“Doesn’t happen much,” Feeney mused. “Sometimes with the S and M trade you get a party that gets too enthusiastic. Most LCs are safer than teachers.”
“They still run a risk, the oldest profession with the oldest crime. But things have changed, some things. People don’t kill with guns as a rule anymore. Too expensive, too hard to come by. Sex isn’t the strong motivator it used to be, too cheap, too easy to come by. We have different methods of investigation, and a whole new batch of motives. When you brush all that away, the one fact is that people still terminate people. Keep digging, Feeney. I’ve got people to talk to.”
“What you need’s some sleep, kid.”
“Let him sleep,” Eve muttered. “Let that bastard sleep.” Steeling herself, she turned to her tele-link. It was time to contact the victim’s parents.
By the time Eve walked into the sumptuous foyer of Roarke’s midtown office, she’d been up for more than thirty-two hours. She’d gotten through the misery of having to tell two shocked, weeping parents that their only daughter was dead. She’d
stared at her monitor until the data swam in front of her eyes.
Her follow-up interview with Lola’s landlord had been its own adventure. Since the man had had time to recover, he’d spent thirty minutes whining about the unpleasant publicity and the possibility of a drop-off in rentals.
So much, Eve thought, for human empathy.
Roarke Industries, New York, was very much what she’d expected. Slick, shiny, sleek, the building itself spread one hundred fifty stories into the Manhattan sky. It was an ebony lance, glossy as wet stone, ringed by transport tubes and diamond-bright skyways.

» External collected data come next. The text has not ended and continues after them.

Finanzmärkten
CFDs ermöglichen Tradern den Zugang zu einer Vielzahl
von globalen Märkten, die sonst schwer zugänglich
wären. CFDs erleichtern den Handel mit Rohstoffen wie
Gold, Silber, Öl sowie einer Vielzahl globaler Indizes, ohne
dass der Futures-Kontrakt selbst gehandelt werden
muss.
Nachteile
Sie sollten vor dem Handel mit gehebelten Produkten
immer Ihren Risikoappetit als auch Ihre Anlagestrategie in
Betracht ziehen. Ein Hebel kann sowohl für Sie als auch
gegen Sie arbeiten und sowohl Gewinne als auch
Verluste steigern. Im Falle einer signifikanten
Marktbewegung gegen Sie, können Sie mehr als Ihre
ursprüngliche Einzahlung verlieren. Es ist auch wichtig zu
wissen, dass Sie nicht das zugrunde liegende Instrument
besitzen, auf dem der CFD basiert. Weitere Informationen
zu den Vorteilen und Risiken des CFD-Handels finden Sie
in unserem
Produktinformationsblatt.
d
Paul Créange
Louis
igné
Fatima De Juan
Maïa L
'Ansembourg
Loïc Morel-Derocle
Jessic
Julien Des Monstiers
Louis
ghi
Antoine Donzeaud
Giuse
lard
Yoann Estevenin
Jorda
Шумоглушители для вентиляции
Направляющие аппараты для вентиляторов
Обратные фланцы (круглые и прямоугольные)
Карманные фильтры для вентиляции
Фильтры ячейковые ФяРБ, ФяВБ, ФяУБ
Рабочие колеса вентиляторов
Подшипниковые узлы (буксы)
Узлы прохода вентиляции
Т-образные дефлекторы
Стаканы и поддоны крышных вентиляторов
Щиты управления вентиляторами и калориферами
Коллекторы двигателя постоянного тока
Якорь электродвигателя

No tacky Glida-Grills on this corner, she mused. No street hawkers with their hot pocket PCs dodging security on their colorful air boards. Out-of-doors vending was off limits on this bite of Fifth. The zoning made things quieter, if a little less adventuresome.
Inside, the main lobby took up a full city block, boasting three tony restaurants, a high priced boutique, a handful of specialty shops, and a small theater that played art films.
The white floor tiles were a full yard square and gleamed like the moon. Clear glass elevators zipped busily up and down, people glides zigzagged left and right, while disembodied voices guided visitors to various points of interest or, if there was business to be conducted, the proper office.
For those who wanted to wander about on their own, there were more than a dozen moving maps.
Eve marched to a monitor and was politely offered assistance.
“Roarke,” she said, annoyed that his name hadn’t been listed on the main directory.
“I’m sorry.” The computer’s voice was that overly mannered tone that was meant to be soothing, and instead grated on Eve’s already raw nerves. “I’m not at liberty to access that information.”
“Roarke,” Eve repeated, holding up her badge for the computer to scan. She waited impatiently as the computer hummed, undoubtedly checking and verifying her ID, notifying the man himself.
“Please proceed to the east wing, Lieutenant Dallas. You will be met.”
“Right.”
Eve turned down a corridor, passed a marble run that held a forest of snowy white impatiens.
“Lieutenant.” A woman in a killer red suit and hair as white as the impatiens smiled coolly. “Come with me, please.”
The woman slipped a thin security card into a slot, laid her palm against a sheet of black glass for a handprint. The wall slid open, revealing a private elevator.
Eve stepped inside with her, and was unsurprised when her escort requested the top floor.
Eve had been certain Roarke would be satisfied with nothing but the top.
Her guide was silent on the ride up and exuded a discreet whiff of sensible scent that matched her sensible shoes and neat, sleek coif. Eve secretly admired women who put themselves together, top to toe, with such seeming effortlessness.
Faced with such quiet magnificence, she tugged self-consciously at her worn leather jacket and wondered if it was time she actually spent money on a haircut rather than hacking away at it herself.
Before she could decide on such earth-shattering matters, the doors whooshed open into a silent, white carpeted foyer the size of a small home. There were lush green plants—real plants: ficus, palm, what appeared to be a dogwood flowering off season. There was a sharp spicy scent from a bank of dianthus, blooming in shades of rose and vivid purple.
The garden surrounded a comfortable waiting area of mauve sofas and glossy wood tables, lamps that were surely solid brass with jeweled colored shades.
In the center of this was a circular workstation, equipped as efficiently as a cockpit with monitors and keyboards, gauges and tele-links. Two men and a woman worked at it busily, with a seamless ballet of competence in motion.
She was led past them into a glass-sided breezeway. A peek down, and she could see Manhattan. There was music piped in she didn’t recognize as Mozart. For Eve, music began sometime after her tenth birthday.